The photographs alone will rivet. Grey Gowrie’s fine dramatic monologue “Reece Mews: Conversation Piece” precedes Horovitz’s essay with intimate references to Francis Bacon, Muriel Belcher, Lucian Freud, and other characters who play major roles in the books treated in Horovitz’s essay.

Other serious essays include author Jeffrey Meyers’s “The Remains of the Day: Ishiguro’s Jamesian Novel.” Here he argues that the “studiously formal, mannered and periphrastic” language employed by Ishiguro’s protagonist, the butler Stevens, is not merely a product of the author’s Japanese cultural heritage, but a method of revealing Stevens’s rejection of his class, a studied attempt to rise above it, renounce the possibility of happiness with a woman of the servant class, and become the man he serves.
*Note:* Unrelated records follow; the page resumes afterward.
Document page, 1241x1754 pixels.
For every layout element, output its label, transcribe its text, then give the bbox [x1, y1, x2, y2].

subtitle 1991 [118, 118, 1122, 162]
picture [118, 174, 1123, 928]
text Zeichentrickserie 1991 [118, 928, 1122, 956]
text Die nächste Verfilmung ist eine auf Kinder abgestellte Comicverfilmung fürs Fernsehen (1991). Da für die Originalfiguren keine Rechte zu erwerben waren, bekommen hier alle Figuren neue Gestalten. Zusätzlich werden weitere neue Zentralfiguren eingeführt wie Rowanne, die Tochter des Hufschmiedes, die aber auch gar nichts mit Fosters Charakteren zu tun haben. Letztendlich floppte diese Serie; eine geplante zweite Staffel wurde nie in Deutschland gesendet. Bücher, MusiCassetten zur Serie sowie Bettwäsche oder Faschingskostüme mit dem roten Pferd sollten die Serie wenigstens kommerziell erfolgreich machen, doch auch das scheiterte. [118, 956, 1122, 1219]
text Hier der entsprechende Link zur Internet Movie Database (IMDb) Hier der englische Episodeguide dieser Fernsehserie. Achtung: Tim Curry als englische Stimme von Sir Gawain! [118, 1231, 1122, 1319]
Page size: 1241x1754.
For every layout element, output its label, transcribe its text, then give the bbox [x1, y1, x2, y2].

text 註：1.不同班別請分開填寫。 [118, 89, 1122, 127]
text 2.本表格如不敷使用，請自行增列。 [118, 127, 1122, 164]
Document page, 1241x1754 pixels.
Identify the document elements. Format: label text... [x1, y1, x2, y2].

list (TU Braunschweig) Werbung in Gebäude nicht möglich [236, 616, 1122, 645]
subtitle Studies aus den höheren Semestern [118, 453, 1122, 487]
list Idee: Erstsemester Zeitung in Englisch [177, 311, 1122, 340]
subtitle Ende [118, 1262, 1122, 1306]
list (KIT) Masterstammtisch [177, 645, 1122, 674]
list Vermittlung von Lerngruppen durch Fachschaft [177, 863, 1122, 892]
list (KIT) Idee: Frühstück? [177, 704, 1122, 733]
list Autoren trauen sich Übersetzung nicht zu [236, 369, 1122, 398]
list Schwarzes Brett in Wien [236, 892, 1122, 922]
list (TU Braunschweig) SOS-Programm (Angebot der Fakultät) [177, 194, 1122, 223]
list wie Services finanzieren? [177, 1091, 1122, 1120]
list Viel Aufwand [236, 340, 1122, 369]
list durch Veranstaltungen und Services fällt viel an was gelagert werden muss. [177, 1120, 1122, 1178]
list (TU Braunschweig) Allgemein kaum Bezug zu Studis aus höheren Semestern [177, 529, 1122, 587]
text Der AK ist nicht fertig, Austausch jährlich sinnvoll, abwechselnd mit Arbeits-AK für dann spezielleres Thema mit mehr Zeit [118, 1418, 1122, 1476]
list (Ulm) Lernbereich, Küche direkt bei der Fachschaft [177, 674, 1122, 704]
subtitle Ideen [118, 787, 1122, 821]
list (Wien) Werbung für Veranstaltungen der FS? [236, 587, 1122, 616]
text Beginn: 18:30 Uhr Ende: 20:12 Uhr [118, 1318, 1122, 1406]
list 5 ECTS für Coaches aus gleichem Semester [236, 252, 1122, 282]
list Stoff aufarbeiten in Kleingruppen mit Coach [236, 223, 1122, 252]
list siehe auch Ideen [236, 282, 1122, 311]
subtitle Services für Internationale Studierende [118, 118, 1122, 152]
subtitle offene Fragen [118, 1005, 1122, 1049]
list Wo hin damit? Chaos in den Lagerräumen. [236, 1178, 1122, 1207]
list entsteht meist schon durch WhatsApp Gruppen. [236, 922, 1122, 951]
His failure to do so constitutes a theme echoing Henry James in The Lesson of the Master.

Daniel O’Byrne’s essay “Where are our Modern Day Ciceros?” argues that “the common ground or the centre ground of politics is a concept that would have been alien to Cicero”—that the contemporary politician’s effort to appeal to all voting citizens has damaged our concept of rhetorical power. When speakers want to appear to agree with everyone, they can hardly focus on one side or another of a controversial issue.

Eva Tucker’s lovely biographical essay on Dorothy Richardson informs with pleasing clarity. Rather than providing historical or literary criticism, Horatio Morpurgo’s “Europe: The View from a Homeless Shelter” posits in personal narrative a “third view” of the falling of the Berlin Wall. He describes an encounter with a wily Polish national in Germany in 1989, who uses him to get what he needs; Morpurgo shows in understated tones that his criminality was hardly culpable given the conditions there.

Suzi Feay’s short story “Candles for Corinne” opens this issue. A five-page one-paragraph monologue, it chronicles the frustrations and failures of its narrator, whose final complaint is that he has no story worth telling. Yet Feay gives him one: his compassion for a murdered prostitute who stands in, in his mind, for the women who have let him down. This, along with the allusive poems by such award-winners as Helen Dunmore and Philip Gross, rounds out the strong contributions in this issue of The London Magazine. For anglophiles and literary/cultural/historical scholars and enthusiasts, this magazine is a serious treasure.